On Nov 30, we issued an updated research report on Arris Enterprises Inc. ARRS.
The company posted positive earnings surprises in two of the four quarters last year, with an average beat of 5.56%. Meanwhile, in the third quarter of 2015, Arris’ top and bottom line missed the Zacks Consensus Estimate.
At the end of the third quarter of 2015, operating income declined 50% from the last-year quarter. In the reported quarter, total debt stood at $1,525.5 million compared with $1,467.4 million at 2014-end. Meanwhile, Arris plans to acquire Pace plc for $2.1 billion which we believe will dent its cash position. Also, rising debt coupled with its acquisition goals will increase leverage for the company going forward.
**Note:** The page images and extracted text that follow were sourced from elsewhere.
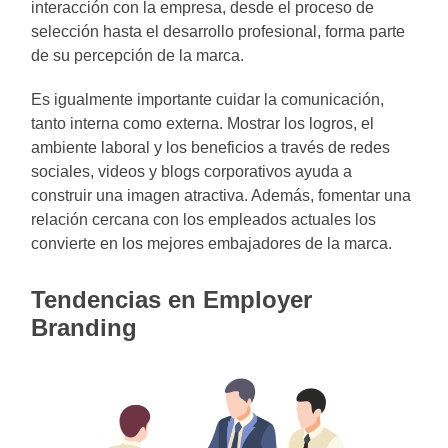
interacción con la empresa, desde el proceso de
selección hasta el desarrollo profesional, forma parte
de su percepción de la marca.
Es igualmente importante cuidar la comunicación,
tanto interna como externa. Mostrar los logros, el
ambiente laboral y los beneficios a través de redes
sociales, videos y blogs corporativos ayuda a
construir una imagen atractiva. Además, fomentar una
relación cercana con los empleados actuales los
convierte en los mejores embajadores de la marca.
Tendencias en Employer
Branding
Arris is largely dependent on cable operators for revenues. Lack of industry diversification may limit its business prospects. Further, potential shift in industry dynamics may impact cable TV service providers.
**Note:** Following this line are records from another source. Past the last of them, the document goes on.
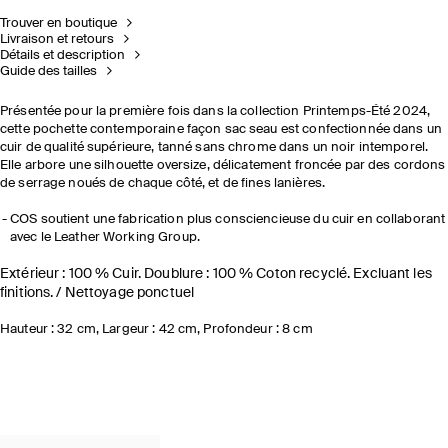
Trouver en boutique
Livraison et retours
Détails et description
Guide des tailles
Présentée pour la première fois dans la collection Printemps-Été 2024,
cette pochette contemporaine façon sac seau est confectionnée dans un
cuir de qualité supérieure, tanné sans chrome dans un noir intemporel.
Elle arbore une silhouette oversize, délicatement froncée par des cordons
de serrage noués de chaque côté, et de fines lanières.
COS soutient une fabrication plus consciencieuse du cuir en collaborant
avec le Leather Working Group.
Extérieur : 100 % Cuir. Doublure : 100 % Coton recyclé. Excluant les
finitions. / Nettoyage ponctuel
Hauteur : 32 cm, Largeur : 42 cm, Profondeur : 8 cm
We also believe that the market for broadband infrastructure offerings is highly competitive, supplied by large companies like Cisco Systems and LM Ericsson. These players have broader product portfolios targeting diversified markets of cable TV, telecom and satellite communications. Diversification into the digital video market may not generate expected results since all of these companies already enjoy a strong hold.
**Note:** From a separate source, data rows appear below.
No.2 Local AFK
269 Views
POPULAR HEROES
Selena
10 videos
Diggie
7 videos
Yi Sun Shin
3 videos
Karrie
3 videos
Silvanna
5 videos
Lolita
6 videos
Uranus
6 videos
Also, customer concentration is high for the company. In the third quarter, AT&T Inc. T, Time Warner Cable TWC, Charter Communications, Inc. CHTR and Comcast together accounted for more than half of its total revenue. Thus, the loss of any of these customers will materially impact the company’s top line. In addition, the company’s international operations are largely exposed to foreign currency exchange rate risk.
Arris currently carries a Zacks Rank #5 (Strong Sell).